GOAL:
Reproduce the entries below, substituting "Original" for each occurrence of "Before" and keeping every other character the same.

[Begin MATERIAL]

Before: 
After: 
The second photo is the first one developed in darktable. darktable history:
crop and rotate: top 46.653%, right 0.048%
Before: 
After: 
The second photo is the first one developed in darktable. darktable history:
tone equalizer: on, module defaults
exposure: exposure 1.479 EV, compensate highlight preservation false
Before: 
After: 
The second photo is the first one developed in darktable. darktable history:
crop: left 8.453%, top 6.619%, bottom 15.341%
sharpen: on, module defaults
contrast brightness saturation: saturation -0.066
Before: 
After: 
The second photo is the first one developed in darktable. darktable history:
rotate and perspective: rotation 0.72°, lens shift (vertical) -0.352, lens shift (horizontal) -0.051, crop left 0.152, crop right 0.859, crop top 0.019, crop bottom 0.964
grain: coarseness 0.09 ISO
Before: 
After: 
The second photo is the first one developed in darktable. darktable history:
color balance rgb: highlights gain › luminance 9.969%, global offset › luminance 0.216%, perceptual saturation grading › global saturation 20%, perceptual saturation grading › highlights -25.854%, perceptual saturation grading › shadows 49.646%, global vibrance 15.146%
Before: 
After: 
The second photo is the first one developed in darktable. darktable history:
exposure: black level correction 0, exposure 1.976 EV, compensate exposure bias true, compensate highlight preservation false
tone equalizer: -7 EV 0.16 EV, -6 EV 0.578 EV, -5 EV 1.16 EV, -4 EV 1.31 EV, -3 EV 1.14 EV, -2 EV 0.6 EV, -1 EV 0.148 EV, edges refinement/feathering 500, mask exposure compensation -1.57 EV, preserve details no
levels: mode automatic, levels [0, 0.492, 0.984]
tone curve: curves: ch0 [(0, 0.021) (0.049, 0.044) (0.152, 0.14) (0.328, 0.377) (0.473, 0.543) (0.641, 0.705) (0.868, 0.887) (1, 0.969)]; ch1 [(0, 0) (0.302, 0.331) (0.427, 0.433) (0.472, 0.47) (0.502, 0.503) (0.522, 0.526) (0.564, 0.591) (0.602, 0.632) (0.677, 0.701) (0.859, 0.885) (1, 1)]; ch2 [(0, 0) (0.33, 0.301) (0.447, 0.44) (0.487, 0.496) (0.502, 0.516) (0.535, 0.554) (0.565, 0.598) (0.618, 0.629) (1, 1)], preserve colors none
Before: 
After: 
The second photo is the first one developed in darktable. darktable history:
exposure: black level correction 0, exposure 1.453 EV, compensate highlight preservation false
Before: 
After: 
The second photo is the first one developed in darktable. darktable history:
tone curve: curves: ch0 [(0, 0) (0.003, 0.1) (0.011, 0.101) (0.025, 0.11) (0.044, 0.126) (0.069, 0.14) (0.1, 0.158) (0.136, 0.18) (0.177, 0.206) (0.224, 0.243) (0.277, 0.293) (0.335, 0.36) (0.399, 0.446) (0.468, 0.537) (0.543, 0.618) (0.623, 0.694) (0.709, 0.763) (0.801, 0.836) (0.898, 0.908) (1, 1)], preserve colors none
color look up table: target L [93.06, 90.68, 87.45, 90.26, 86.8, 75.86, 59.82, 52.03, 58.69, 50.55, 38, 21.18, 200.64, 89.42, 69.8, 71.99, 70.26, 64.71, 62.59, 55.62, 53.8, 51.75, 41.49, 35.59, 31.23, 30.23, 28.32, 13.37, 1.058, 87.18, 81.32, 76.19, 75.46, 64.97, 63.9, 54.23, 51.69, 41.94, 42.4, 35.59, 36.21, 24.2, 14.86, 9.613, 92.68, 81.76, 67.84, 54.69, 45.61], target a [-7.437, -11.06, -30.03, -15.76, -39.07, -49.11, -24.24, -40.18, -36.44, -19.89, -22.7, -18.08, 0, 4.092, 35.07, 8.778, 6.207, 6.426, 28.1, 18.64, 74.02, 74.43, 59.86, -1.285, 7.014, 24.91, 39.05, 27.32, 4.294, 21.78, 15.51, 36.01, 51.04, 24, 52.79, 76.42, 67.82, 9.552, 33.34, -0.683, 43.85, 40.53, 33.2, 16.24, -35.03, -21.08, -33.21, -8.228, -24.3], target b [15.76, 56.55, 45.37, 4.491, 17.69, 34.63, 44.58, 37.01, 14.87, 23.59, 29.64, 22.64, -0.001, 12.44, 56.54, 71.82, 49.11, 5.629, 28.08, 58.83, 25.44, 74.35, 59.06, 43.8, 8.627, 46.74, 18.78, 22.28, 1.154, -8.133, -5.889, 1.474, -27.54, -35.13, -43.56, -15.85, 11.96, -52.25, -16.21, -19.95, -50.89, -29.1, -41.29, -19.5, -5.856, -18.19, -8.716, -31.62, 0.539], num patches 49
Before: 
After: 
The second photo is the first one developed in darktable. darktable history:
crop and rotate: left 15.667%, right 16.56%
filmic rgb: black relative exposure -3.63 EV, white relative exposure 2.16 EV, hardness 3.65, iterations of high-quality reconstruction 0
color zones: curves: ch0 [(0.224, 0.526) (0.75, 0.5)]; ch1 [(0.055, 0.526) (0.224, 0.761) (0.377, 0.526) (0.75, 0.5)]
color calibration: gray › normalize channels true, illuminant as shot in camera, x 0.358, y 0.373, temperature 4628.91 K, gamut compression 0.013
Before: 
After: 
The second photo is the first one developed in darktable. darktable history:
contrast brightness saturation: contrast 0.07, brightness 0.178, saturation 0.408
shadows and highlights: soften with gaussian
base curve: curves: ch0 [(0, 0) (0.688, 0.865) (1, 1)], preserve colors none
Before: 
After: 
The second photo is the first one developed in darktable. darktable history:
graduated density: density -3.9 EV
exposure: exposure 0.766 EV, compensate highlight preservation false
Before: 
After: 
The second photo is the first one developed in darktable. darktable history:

[End MATERIAL]

RESPONSE TO THE EXERCISE:
Original: 
After: 
The second photo is the first one developed in darktable. darktable history:
crop and rotate: top 46.653%, right 0.048%
Original: 
After: 
The second photo is the first one developed in darktable. darktable history:
tone equalizer: on, module defaults
exposure: exposure 1.479 EV, compensate highlight preservation false
Original: 
After: 
The second photo is the first one developed in darktable. darktable history:
crop: left 8.453%, top 6.619%, bottom 15.341%
sharpen: on, module defaults
contrast brightness saturation: saturation -0.066
Original: 
After: 
The second photo is the first one developed in darktable. darktable history:
rotate and perspective: rotation 0.72°, lens shift (vertical) -0.352, lens shift (horizontal) -0.051, crop left 0.152, crop right 0.859, crop top 0.019, crop bottom 0.964
grain: coarseness 0.09 ISO
Original: 
After: 
The second photo is the first one developed in darktable. darktable history:
color balance rgb: highlights gain › luminance 9.969%, global offset › luminance 0.216%, perceptual saturation grading › global saturation 20%, perceptual saturation grading › highlights -25.854%, perceptual saturation grading › shadows 49.646%, global vibrance 15.146%
Original: 
After: 
The second photo is the first one developed in darktable. darktable history:
exposure: black level correction 0, exposure 1.976 EV, compensate exposure bias true, compensate highlight preservation false
tone equalizer: -7 EV 0.16 EV, -6 EV 0.578 EV, -5 EV 1.16 EV, -4 EV 1.31 EV, -3 EV 1.14 EV, -2 EV 0.6 EV, -1 EV 0.148 EV, edges refinement/feathering 500, mask exposure compensation -1.57 EV, preserve details no
levels: mode automatic, levels [0, 0.492, 0.984]
tone curve: curves: ch0 [(0, 0.021) (0.049, 0.044) (0.152, 0.14) (0.328, 0.377) (0.473, 0.543) (0.641, 0.705) (0.868, 0.887) (1, 0.969)]; ch1 [(0, 0) (0.302, 0.331) (0.427, 0.433) (0.472, 0.47) (0.502, 0.503) (0.522, 0.526) (0.564, 0.591) (0.602, 0.632) (0.677, 0.701) (0.859, 0.885) (1, 1)]; ch2 [(0, 0) (0.33, 0.301) (0.447, 0.44) (0.487, 0.496) (0.502, 0.516) (0.535, 0.554) (0.565, 0.598) (0.618, 0.629) (1, 1)], preserve colors none
Original: 
After: 
The second photo is the first one developed in darktable. darktable history:
exposure: black level correction 0, exposure 1.453 EV, compensate highlight preservation false
Original: 
After: 
The second photo is the first one developed in darktable. darktable history:
tone curve: curves: ch0 [(0, 0) (0.003, 0.1) (0.011, 0.101) (0.025, 0.11) (0.044, 0.126) (0.069, 0.14) (0.1, 0.158) (0.136, 0.18) (0.177, 0.206) (0.224, 0.243) (0.277, 0.293) (0.335, 0.36) (0.399, 0.446) (0.468, 0.537) (0.543, 0.618) (0.623, 0.694) (0.709, 0.763) (0.801, 0.836) (0.898, 0.908) (1, 1)], preserve colors none
color look up table: target L [93.06, 90.68, 87.45, 90.26, 86.8, 75.86, 59.82, 52.03, 58.69, 50.55, 38, 21.18, 200.64, 89.42, 69.8, 71.99, 70.26, 64.71, 62.59, 55.62, 53.8, 51.75, 41.49, 35.59, 31.23, 30.23, 28.32, 13.37, 1.058, 87.18, 81.32, 76.19, 75.46, 64.97, 63.9, 54.23, 51.69, 41.94, 42.4, 35.59, 36.21, 24.2, 14.86, 9.613, 92.68, 81.76, 67.84, 54.69, 45.61], target a [-7.437, -11.06, -30.03, -15.76, -39.07, -49.11, -24.24, -40.18, -36.44, -19.89, -22.7, -18.08, 0, 4.092, 35.07, 8.778, 6.207, 6.426, 28.1, 18.64, 74.02, 74.43, 59.86, -1.285, 7.014, 24.91, 39.05, 27.32, 4.294, 21.78, 15.51, 36.01, 51.04, 24, 52.79, 76.42, 67.82, 9.552, 33.34, -0.683, 43.85, 40.53, 33.2, 16.24, -35.03, -21.08, -33.21, -8.228, -24.3], target b [15.76, 56.55, 45.37, 4.491, 17.69, 34.63, 44.58, 37.01, 14.87, 23.59, 29.64, 22.64, -0.001, 12.44, 56.54, 71.82, 49.11, 5.629, 28.08, 58.83, 25.44, 74.35, 59.06, 43.8, 8.627, 46.74, 18.78, 22.28, 1.154, -8.133, -5.889, 1.474, -27.54, -35.13, -43.56, -15.85, 11.96, -52.25, -16.21, -19.95, -50.89, -29.1, -41.29, -19.5, -5.856, -18.19, -8.716, -31.62, 0.539], num patches 49
Original: 
After: 
The second photo is the first one developed in darktable. darktable history:
crop and rotate: left 15.667%, right 16.56%
filmic rgb: black relative exposure -3.63 EV, white relative exposure 2.16 EV, hardness 3.65, iterations of high-quality reconstruction 0
color zones: curves: ch0 [(0.224, 0.526) (0.75, 0.5)]; ch1 [(0.055, 0.526) (0.224, 0.761) (0.377, 0.526) (0.75, 0.5)]
color calibration: gray › normalize channels true, illuminant as shot in camera, x 0.358, y 0.373, temperature 4628.91 K, gamut compression 0.013
Original: 
After: 
The second photo is the first one developed in darktable. darktable history:
contrast brightness saturation: contrast 0.07, brightness 0.178, saturation 0.408
shadows and highlights: soften with gaussian
base curve: curves: ch0 [(0, 0) (0.688, 0.865) (1, 1)], preserve colors none
Original: 
After: 
The second photo is the first one developed in darktable. darktable history:
graduated density: density -3.9 EV
exposure: exposure 0.766 EV, compensate highlight preservation false
Original: 
After: 
The second photo is the first one developed in darktable. darktable history:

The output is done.